◆ Metin Parçası ◆
-=-=-=-=-

1. HABERLER

  2. DERGİLER

  3. Gaile 521: Editörün Notu
Gaile 521: Editörün Notu

Gaile 521: Editörün Notu

Seçim dönemleri, genelde siyasal nabzın yükseldiği, toplumsal hareketlenmenin daha bir hissedilir olduğu dönemler.

A+A-

19 Ekim’de yapılacak Cumhurbaşkanlığı seçimi Eylül sayımızın ağırlıklı konusu oldu. Seçim dönemleri, genelde siyasal nabzın yükseldiği, toplumsal hareketlenmenin daha bir hissedilir olduğu dönemler. Genelde öyledir; ancak propaganda sürecinin resmen başladığı 23 Eylül gününe kadar KKTC’de böyle bir siyasal-toplumsal dinamizm yoktu; bundan sonrası çok farklı olur mu o da meçhul.

Sadece bu topraklarda değil, evrensel ölçekte siyasete ve siyasetçiye olan ilginin ve güvenin azaldığı bilinen bir gerçeklik. Artık alanın daha çok ırkçı faşist eğilimlere, bunların temsilcilerine kaldığı, gelişmiş demokrasilerin bile böylesi bir tehdit altında olduğu, otoriter liderlerin rağbet gören siyasi aktörler haline geldiği, örneklerle sabit.

-=-=-=-=-

◆ Verilen Malzeme ◆
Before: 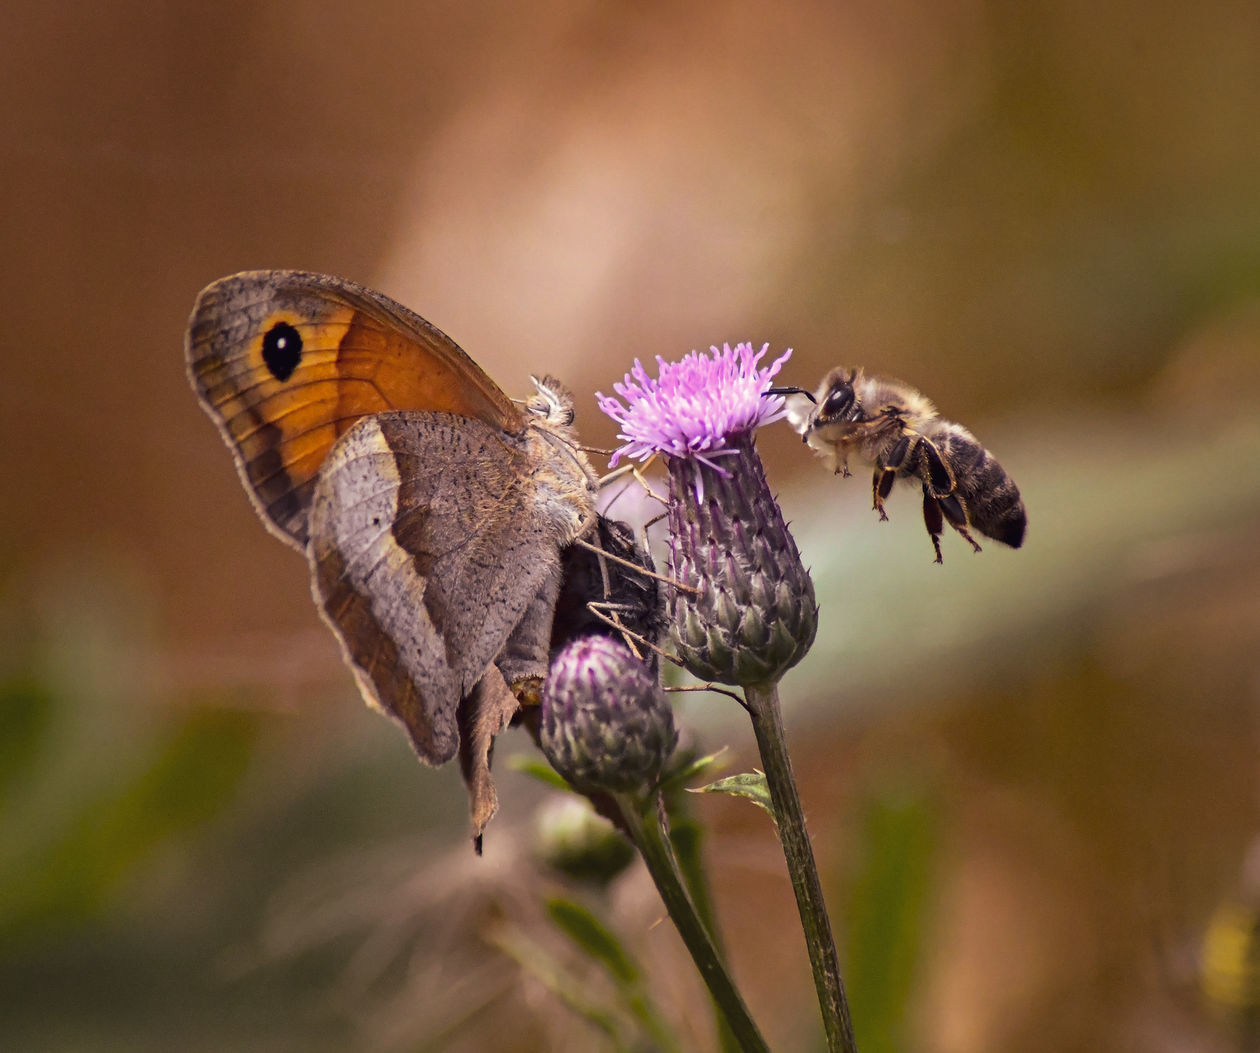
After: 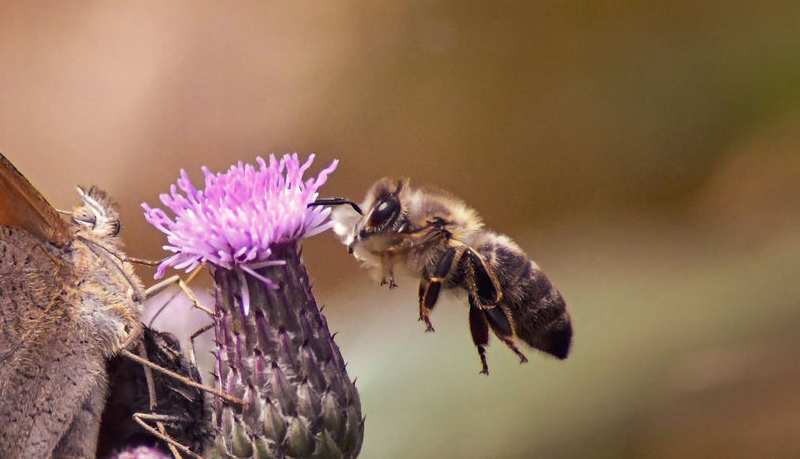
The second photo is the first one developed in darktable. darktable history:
crop: left 36.066%, top 18.002%, right 0.369%, bottom 38.359%
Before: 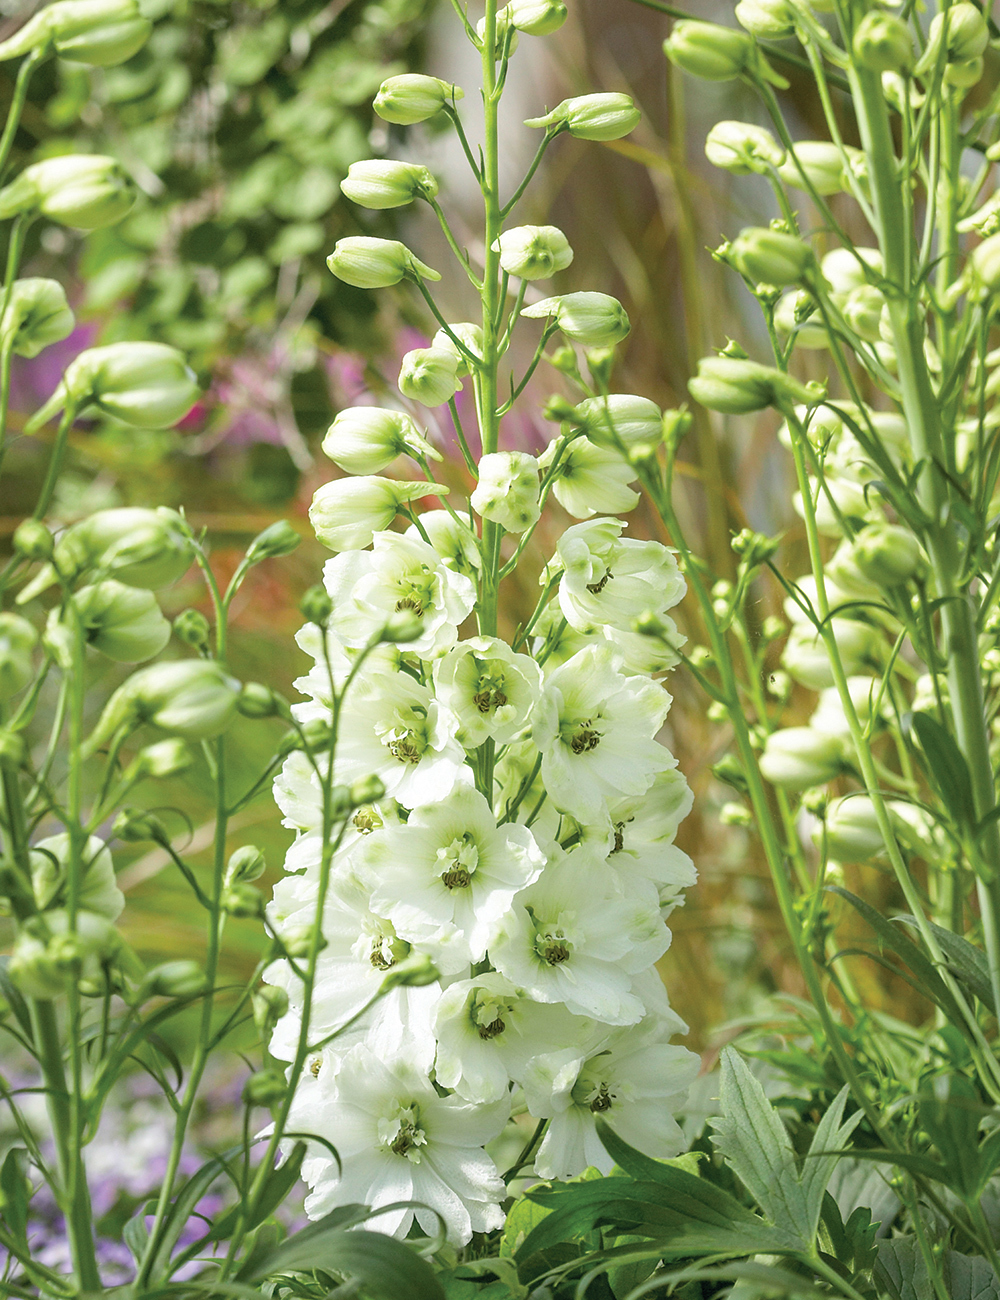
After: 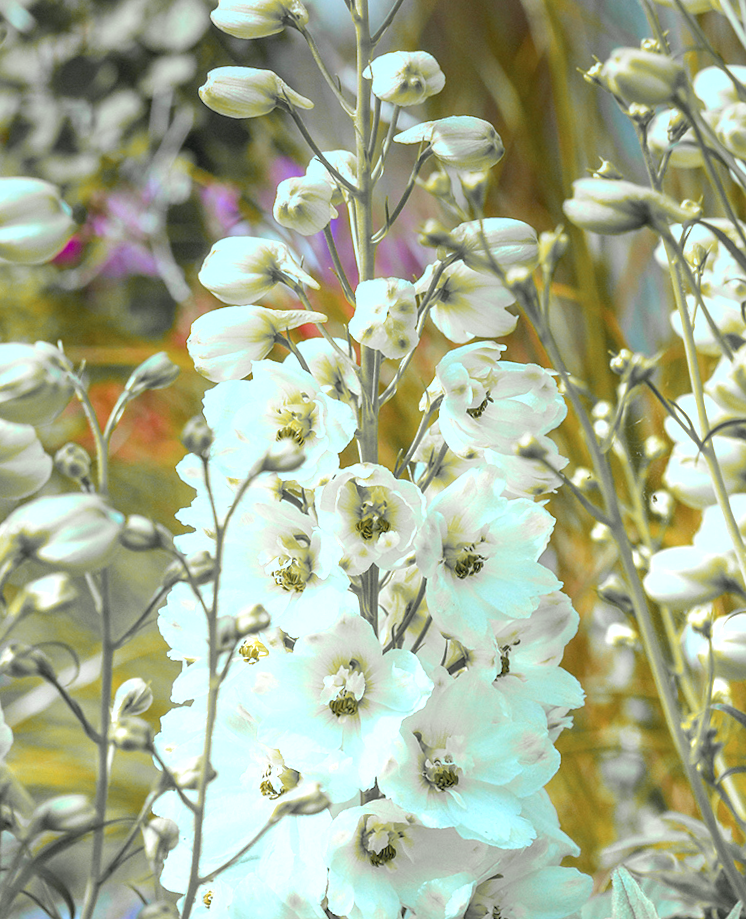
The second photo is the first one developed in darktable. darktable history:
rotate and perspective: rotation -1.42°, crop left 0.016, crop right 0.984, crop top 0.035, crop bottom 0.965
local contrast: on, module defaults
graduated density: on, module defaults
color balance rgb: perceptual saturation grading › global saturation 20%, global vibrance 20%
crop and rotate: left 11.831%, top 11.346%, right 13.429%, bottom 13.899%
color correction: highlights a* -9.35, highlights b* -23.15
color zones: curves: ch1 [(0.29, 0.492) (0.373, 0.185) (0.509, 0.481)]; ch2 [(0.25, 0.462) (0.749, 0.457)], mix 40.67%
exposure: exposure 1.16 EV, compensate exposure bias true, compensate highlight preservation false
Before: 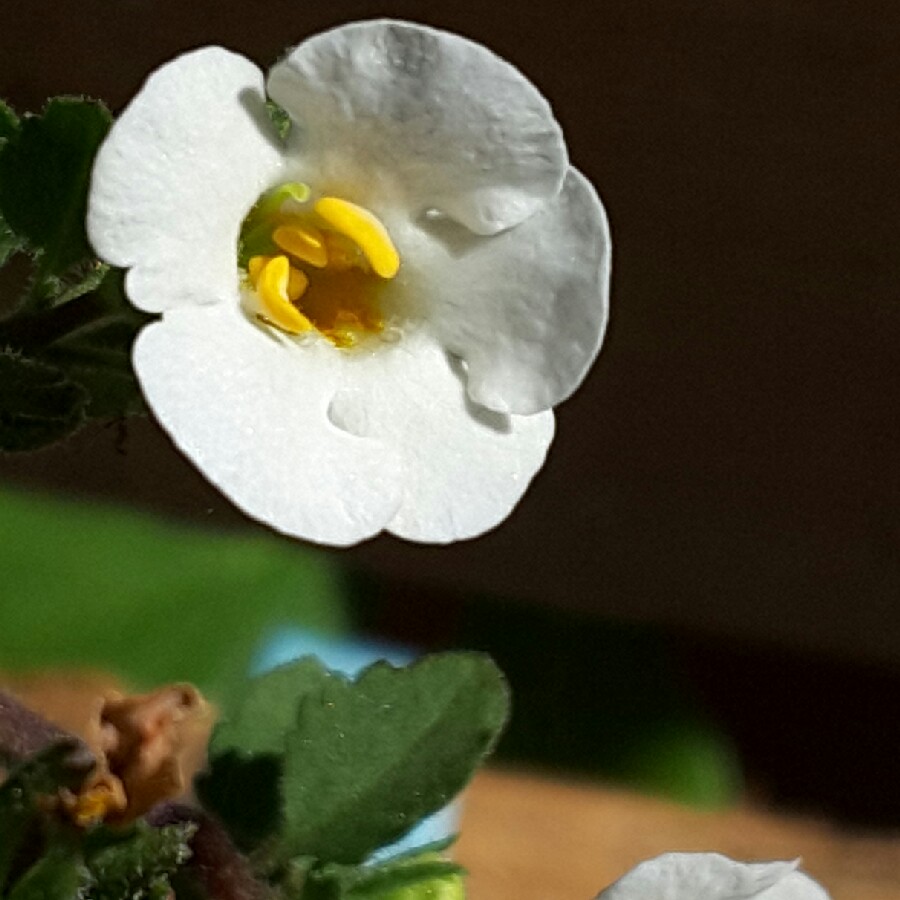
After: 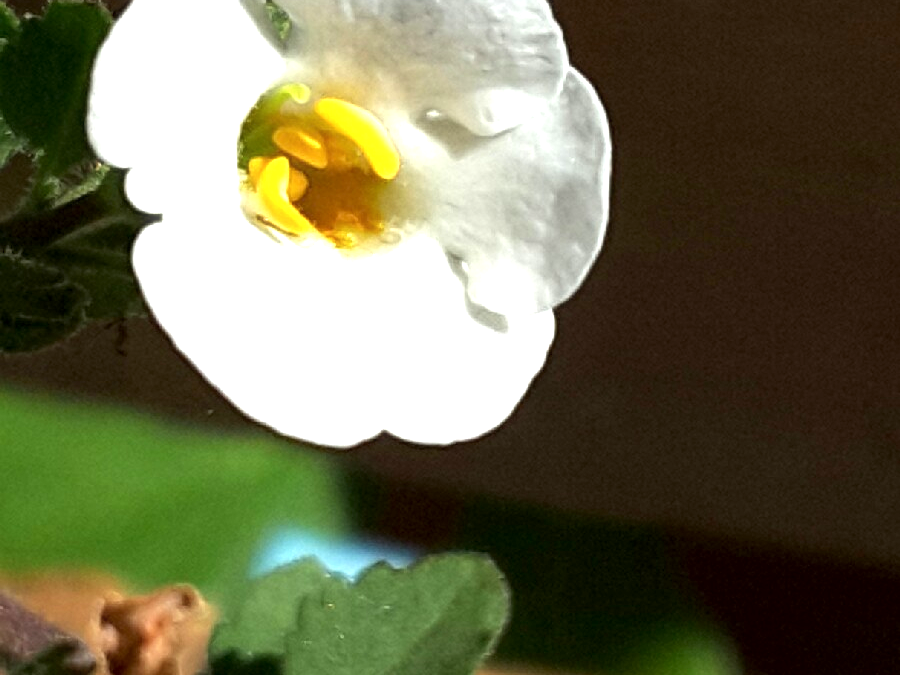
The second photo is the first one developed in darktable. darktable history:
crop: top 11.063%, bottom 13.881%
haze removal: strength -0.063, compatibility mode true, adaptive false
exposure: black level correction 0.001, exposure 1.053 EV, compensate highlight preservation false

-=-=-=-=-

◆ Amaç ◆
Lütfen "Gaile 521: Editörün Notu" metnini hiçbir değişiklik yapmadan baştan sona kopyalayın. Listenin bu işle hiçbir ilgisi yoktur.

◆ Çözüm ◆
1. HABERLER

  2. DERGİLER

  3. Gaile 521: Editörün Notu
Gaile 521: Editörün Notu

Gaile 521: Editörün Notu

Seçim dönemleri, genelde siyasal nabzın yükseldiği, toplumsal hareketlenmenin daha bir hissedilir olduğu dönemler.

A+A-

19 Ekim’de yapılacak Cumhurbaşkanlığı seçimi Eylül sayımızın ağırlıklı konusu oldu. Seçim dönemleri, genelde siyasal nabzın yükseldiği, toplumsal hareketlenmenin daha bir hissedilir olduğu dönemler. Genelde öyledir; ancak propaganda sürecinin resmen başladığı 23 Eylül gününe kadar KKTC’de böyle bir siyasal-toplumsal dinamizm yoktu; bundan sonrası çok farklı olur mu o da meçhul.

Sadece bu topraklarda değil, evrensel ölçekte siyasete ve siyasetçiye olan ilginin ve güvenin azaldığı bilinen bir gerçeklik. Artık alanın daha çok ırkçı faşist eğilimlere, bunların temsilcilerine kaldığı, gelişmiş demokrasilerin bile böylesi bir tehdit altında olduğu, otoriter liderlerin rağbet gören siyasi aktörler haline geldiği, örneklerle sabit.